ТЕКСТ =>
%%

Сетти страдала от такого количества странных симптомов и непонятных недугов, что сложно поставить точный медицинский диагноз. В 1890-х годах она жаловалась на астму и колит, а также на эпизодические проблемы с глазами и спиной. Учитывая проблемы с кишечником, врачи распорядились отказаться от фруктов и овощей и перейти на диету, богатую молоком, сливками, маслом и яйцами. Поначалу Сетти не была привязана к постели. Они с Джоном выбирались на долгие поездки перед обедом, а около 1900 года она часто пробиралась на поле для гольфа после обеда и проходила несколько лунок. В апреле 1904 года в разгар публикаций Иды Тарбелл в «Мак-Клюрз мэгэзин» у нее был приступ, возможно, легкий удар, почти парализовавший ее. В дневнике она написала: «Доктор Аллен считает, понадобится два года самого спокойного образа жизни, чтобы вновь прийти в себя. Это я принимаю и буду благодарна каждый день, что все не становится хуже»50. Джон отвез ее в Форест-Хилл, она грелась на солнышке на крыльце и слушала, как он читает вслух из книги епископа Брента «С Богом в мире». Полностью она так и не восстановилась.
Образ Сетти, идущий от семьи, это неизменно образ стоической матери. «Все, что ей посылалось, она принимала, – однажды написала ее дочь Эдит, – и с безропотным терпением переносила телесную хрупкость»51. Но люди посторонние видели меньше терпеливого благородства. Она всегда была тактична со слугами, а теперь стала капризной и требовательной. «Горячее молоко следовало приносить в одиннадцать часов каждое утро, – вспоминал один из секретарей Рокфеллера Г. В. Симс. – Салфеточку, которую приносили вместе с молоком, горничной следовало положить между безымянным пальцем и мизинцем – иначе все неправильно»52. Она просила сиделок достать шали из середины большой стопки, не потревожив другие. Все вокруг нее ходили на цыпочках.

%%

СВЕДЕНИЯ =>
%%

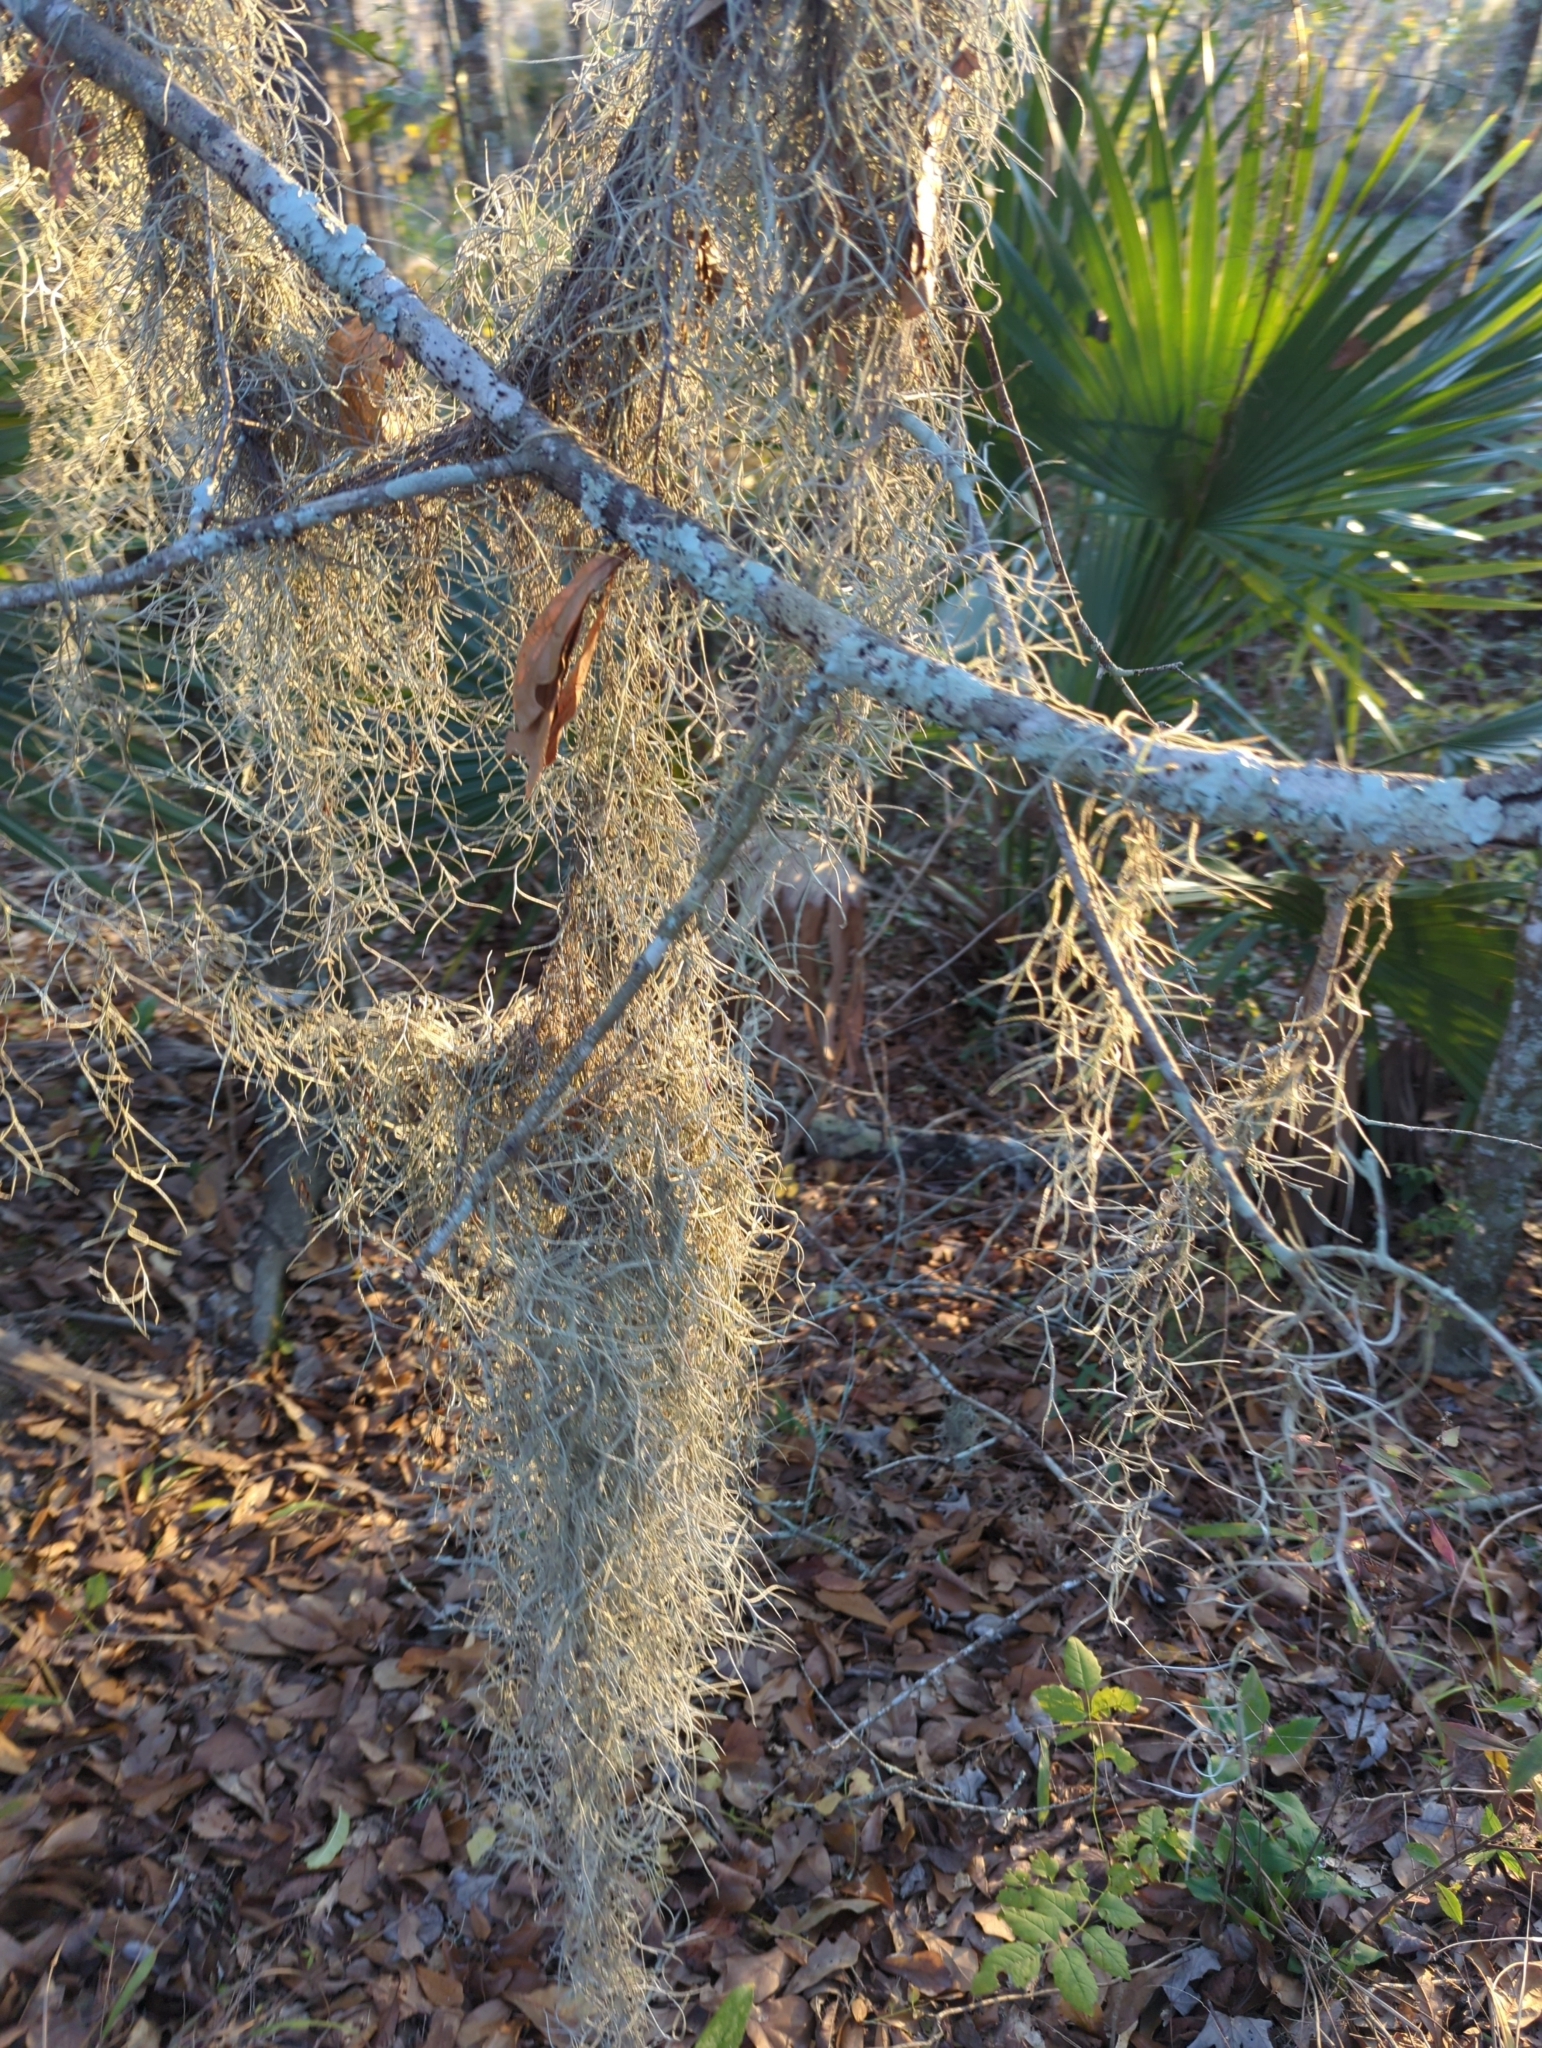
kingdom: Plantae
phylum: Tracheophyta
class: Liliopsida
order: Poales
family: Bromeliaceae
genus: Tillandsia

%%
%%

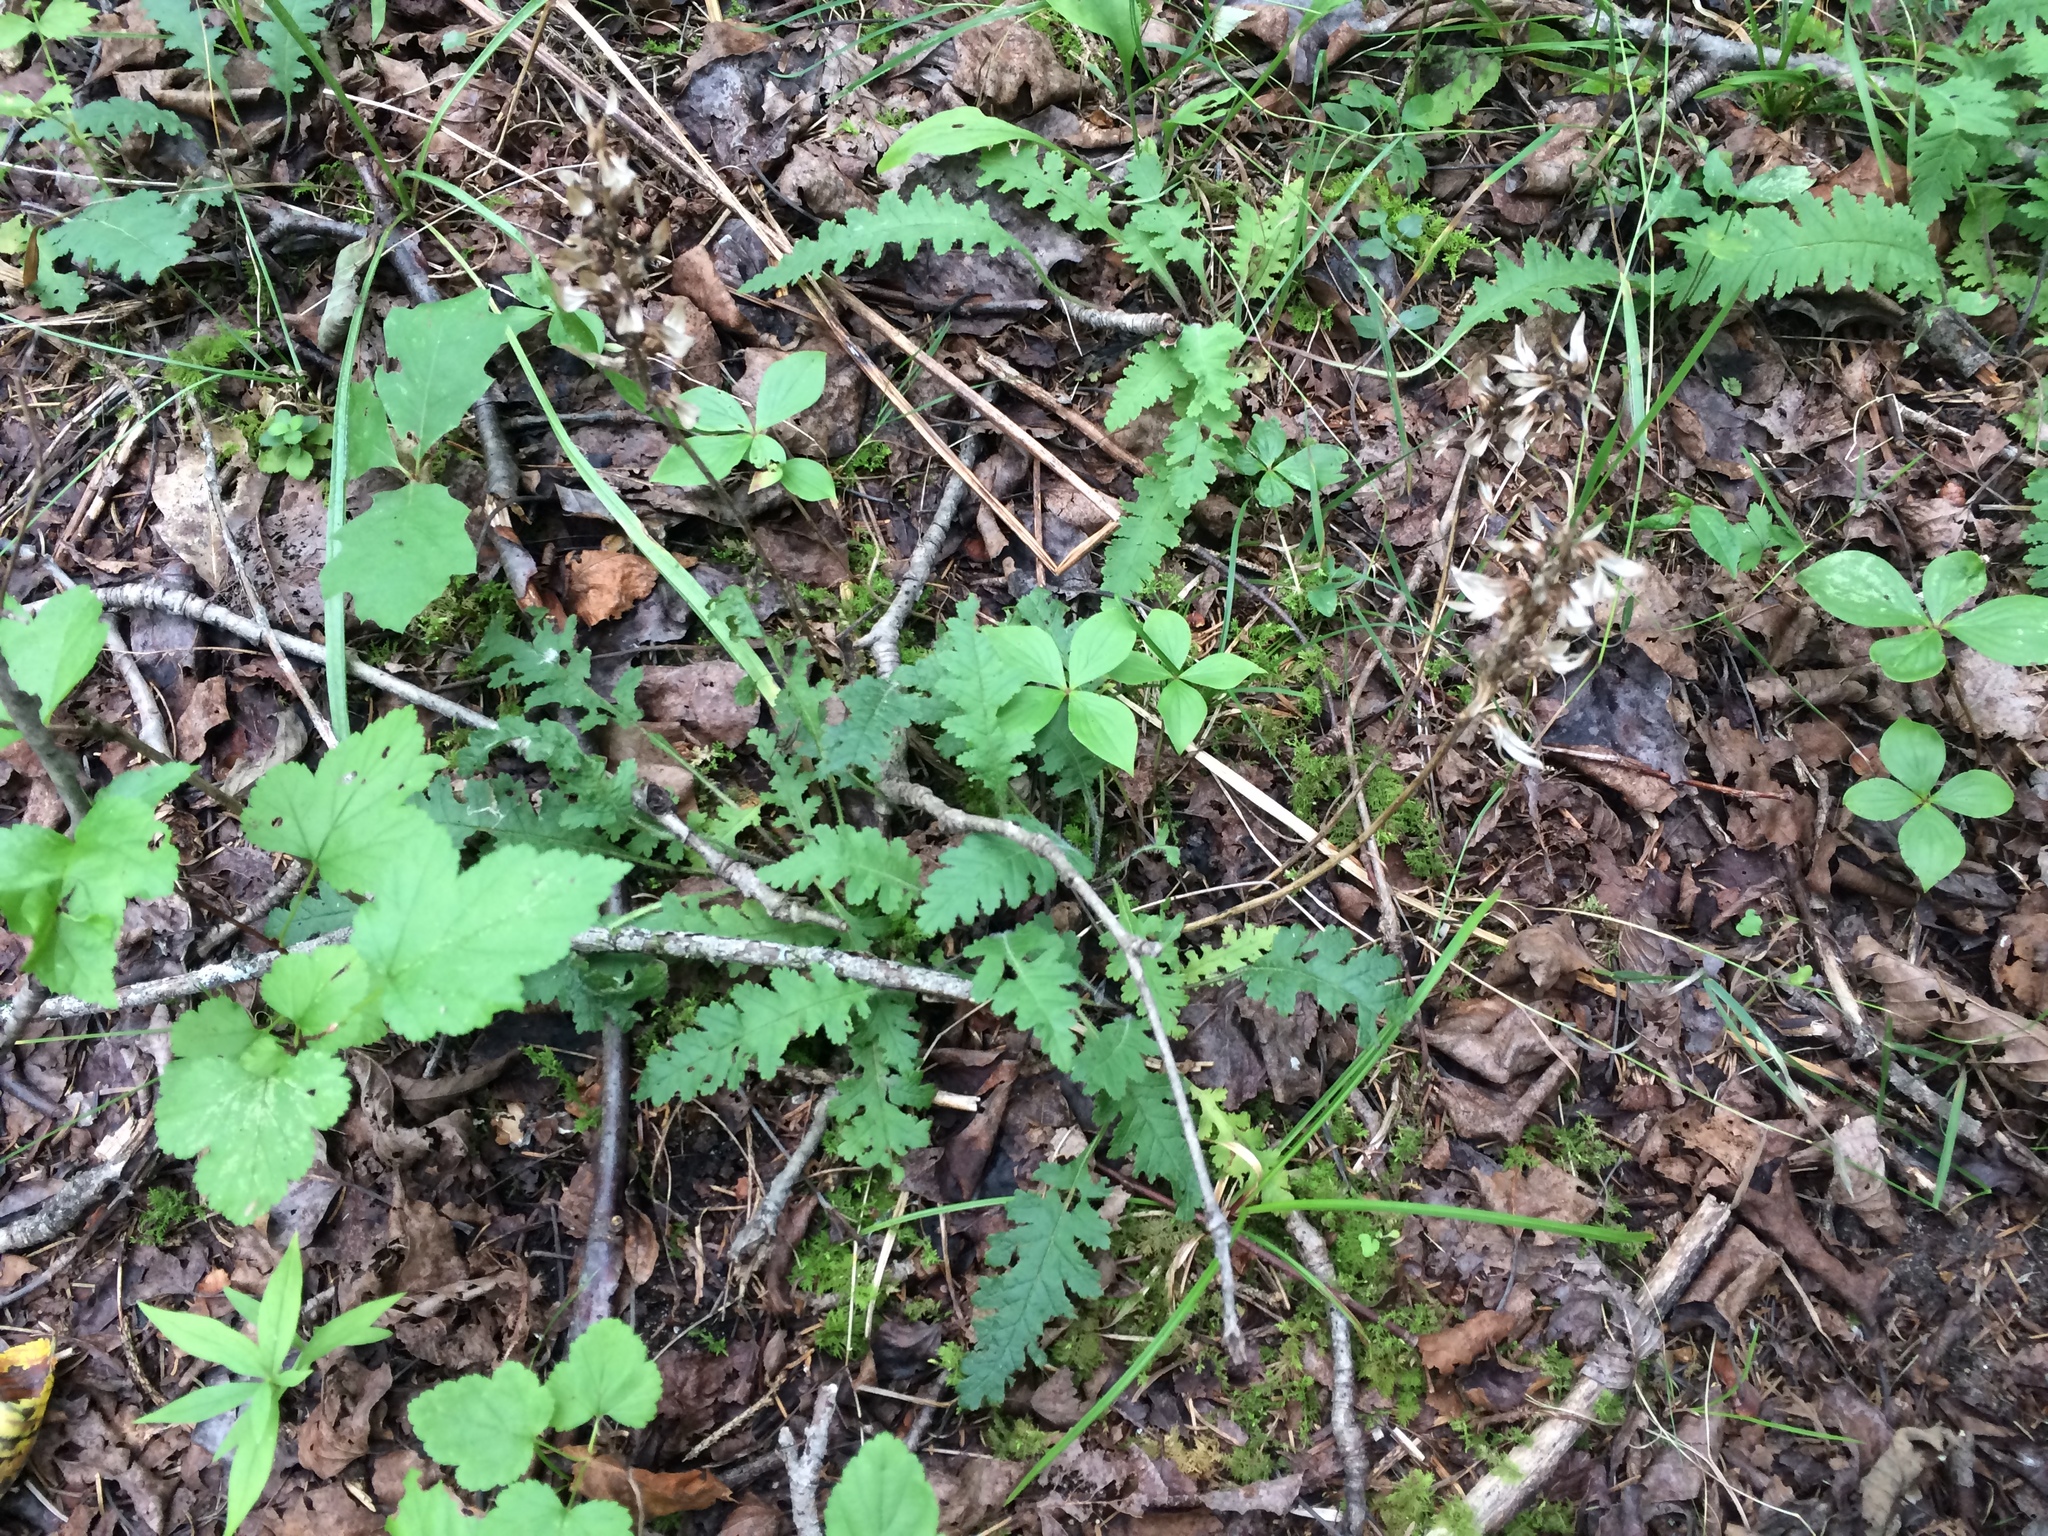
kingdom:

%%

ЗАДАНИЯ =>
a. Выпишите без изменений фрагмент текста о болезни Сетти, который начинается со слов «Образ Сетти, идущий» и заканчивается словами «ходили на цыпочках.».
b. Продолжите текст о болезни Сетти и напишите фрагмент, который мог бы идти сразу после него.
Записи для выполнения заданий не нужны.

ОТВЕТЫ К ЗАДАНИЯМ =>
a.
Образ Сетти, идущий от семьи, это неизменно образ стоической матери. «Все, что ей посылалось, она принимала, – однажды написала ее дочь Эдит, – и с безропотным терпением переносила телесную хрупкость»51. Но люди посторонние видели меньше терпеливого благородства. Она всегда была тактична со слугами, а теперь стала капризной и требовательной. «Горячее молоко следовало приносить в одиннадцать часов каждое утро, – вспоминал один из секретарей Рокфеллера Г. В. Симс. – Салфеточку, которую приносили вместе с молоком, горничной следовало положить между безымянным пальцем и мизинцем – иначе все неправильно»52. Она просила сиделок достать шали из середины большой стопки, не потревожив другие. Все вокруг нее ходили на цыпочках.

b.
Джон научился подлаживаться и уговаривать ее, чтобы в результате сделать по-своему. Сиделки часто чахли в удушающей жаре, какой требовала Сетти, боясь открывать окно. Джон входил вальсируя и говорил: «Мама, не думаешь, что стоит приоткрыть окно вот на столько?» – Он показывал пальцами щелочку. Она отвечала: «Очень хорошо, Джон, если ты так считаешь». Он давал знак сиделкам, пока она не видит, отрыть его гораздо больше53. Джон обращался с женой очень нежно, но его поведение теперь стало зачастую церемонным. Если она долго засиживалась с гостями, он брал ее под руку и объявлял: «Теперь спокойной ночи, маме пора спать»54.
На портрете 1905 года работы Артура фон Феррариса Сетти изображена в очаровательном черном платье, волосы зачесаны наверх, в руках она держит молитвенник и кажется печальной, но чуткой и мудрой. Она все решительнее цеплялась за религию и писала детям на возвышенном языке проповедей, говоря Младшему, когда он собирался в путешествие, что ее «Бог благословил больше, чем столь многих матерей, моими детьми, моими драгоценными сокровищами – одолженными мне на время, их следует вернуть, когда придет зов»55. В двадцать первый день рождения она поздравила сына: «Будешь ты дома или нет, ты не сможешь отметить день рождения лучше, чем той серьезной работой, какую, я знаю, ты даешь Богу и спасением душ твоих друзей студентов»56. Казалось, ей никогда не приходило в голову подсказать своим детям хорошо провести время.